O jovem acordado cedo pela mãe afetuosa, uma típica matrona italiana, é o protagonista de O EMPREGO, segundo filme de Ermanno Olmi. A vocação neorrealista se vê na maneira como a câmera perscruta criticamente a Itália empobrecida. O menino passa por uma série de testes até conseguir a ocupação numa grande empresa. Tímido, ele se enrabicha por uma colega. A paixão e o primeiro trabalho marcam, a um só tempo, o crescimento desse rapaz constantemente trajado com um sobretudo, cuja voz claudicante é relativamente pouco ouvida em todo filme. Os demais funcionários da empresa demonstram os ambientes laborais viciados, a opressão à qual o homem se submete em busca de subsistência. A miséria vista em filmes italianos anteriores aqui aparece nas entrelinhas, como uma herança cuja maldição só será parcialmente quebrada com a penhora do suor em favor do crescimento econômico, ou seja, em prol do capital e seus ditames.

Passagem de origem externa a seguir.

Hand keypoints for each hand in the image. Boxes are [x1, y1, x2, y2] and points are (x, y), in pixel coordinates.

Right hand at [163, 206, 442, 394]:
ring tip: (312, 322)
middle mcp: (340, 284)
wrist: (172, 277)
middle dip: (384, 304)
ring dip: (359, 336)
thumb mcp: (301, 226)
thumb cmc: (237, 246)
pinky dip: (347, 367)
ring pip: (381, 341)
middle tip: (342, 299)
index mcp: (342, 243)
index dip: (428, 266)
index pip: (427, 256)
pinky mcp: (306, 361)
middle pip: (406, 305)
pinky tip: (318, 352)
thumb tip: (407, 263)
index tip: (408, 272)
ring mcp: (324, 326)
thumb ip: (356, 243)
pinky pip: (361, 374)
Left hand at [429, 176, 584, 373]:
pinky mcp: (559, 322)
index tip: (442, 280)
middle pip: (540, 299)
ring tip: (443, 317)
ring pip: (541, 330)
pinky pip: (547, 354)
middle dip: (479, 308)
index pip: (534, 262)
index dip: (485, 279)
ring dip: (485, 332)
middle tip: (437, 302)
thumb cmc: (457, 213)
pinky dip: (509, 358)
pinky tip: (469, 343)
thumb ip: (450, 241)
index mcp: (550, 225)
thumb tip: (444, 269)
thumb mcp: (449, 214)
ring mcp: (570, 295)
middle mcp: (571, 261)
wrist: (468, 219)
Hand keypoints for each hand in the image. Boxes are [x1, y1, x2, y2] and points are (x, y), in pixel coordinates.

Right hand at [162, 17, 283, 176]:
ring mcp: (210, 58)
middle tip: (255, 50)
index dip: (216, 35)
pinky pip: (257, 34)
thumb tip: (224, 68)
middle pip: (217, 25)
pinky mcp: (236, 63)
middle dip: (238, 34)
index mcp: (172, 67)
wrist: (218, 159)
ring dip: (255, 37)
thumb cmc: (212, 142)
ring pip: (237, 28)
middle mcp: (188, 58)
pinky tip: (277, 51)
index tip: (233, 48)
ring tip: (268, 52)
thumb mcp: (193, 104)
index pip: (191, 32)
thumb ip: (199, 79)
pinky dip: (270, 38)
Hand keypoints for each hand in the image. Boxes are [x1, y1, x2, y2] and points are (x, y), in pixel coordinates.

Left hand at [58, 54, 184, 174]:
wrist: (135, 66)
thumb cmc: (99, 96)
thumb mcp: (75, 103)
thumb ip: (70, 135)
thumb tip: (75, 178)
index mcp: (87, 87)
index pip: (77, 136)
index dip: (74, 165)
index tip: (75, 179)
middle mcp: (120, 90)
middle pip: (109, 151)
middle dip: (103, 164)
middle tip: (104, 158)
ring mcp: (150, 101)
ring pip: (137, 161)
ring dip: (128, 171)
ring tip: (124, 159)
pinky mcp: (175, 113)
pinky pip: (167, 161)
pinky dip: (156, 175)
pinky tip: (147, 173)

O olhar do garoto expõe perplexidade e curiosidade em contato com a necessidade de crescer e assumir seu lugar de adulto numa Europa efervescente e voltada ao progresso, nem que para isso precise privilegiar uma realidade em que o lazer é exceção e o trabalho é valorizado como dádiva.  


VIVER É FÁCIL COM OS OLHOS FECHADOS é o tipo de filme que nos arranca facilmente sorrisos. Protagonista cativante, personagens secundários com luz própria, história muito bem contada, registro visual bonito, atores aparentemente bastante à vontade em seus papeis, humor na medida e certa dose de melancolia para não deixar tudo adocicado demais. O professor interpretado por Javier Cámara empreende uma viagem para conhecer seu ídolo, John Lennon. No caminho, dá carona a dois jovens que se tornaram amigos, e mais, parceiros nessa jornada. A singularidade das pessoas em cena é bem trabalhada pelo roteiro, assim como são precisas as viradas que vez ou outra dão uma chacoalhada na missão principal, evidenciado que há dramas humanos latentes nesse grupo que parte em busca do Beatle. Talvez seja essa precisão que ateste ligeiramente contra o filme, a sensação de conferirmos algo milimetricamente construído, sem espaço para arestas ou outros “detritos” que poderiam injetar organicidade à trama, enfraquecendo assim o engessamento do qual ela padece. Ainda assim, a realização de David Trueba tem a capacidade de emocionar, sem apelações, de nos prender na tela e nos fazer torcer para tudo dar certo.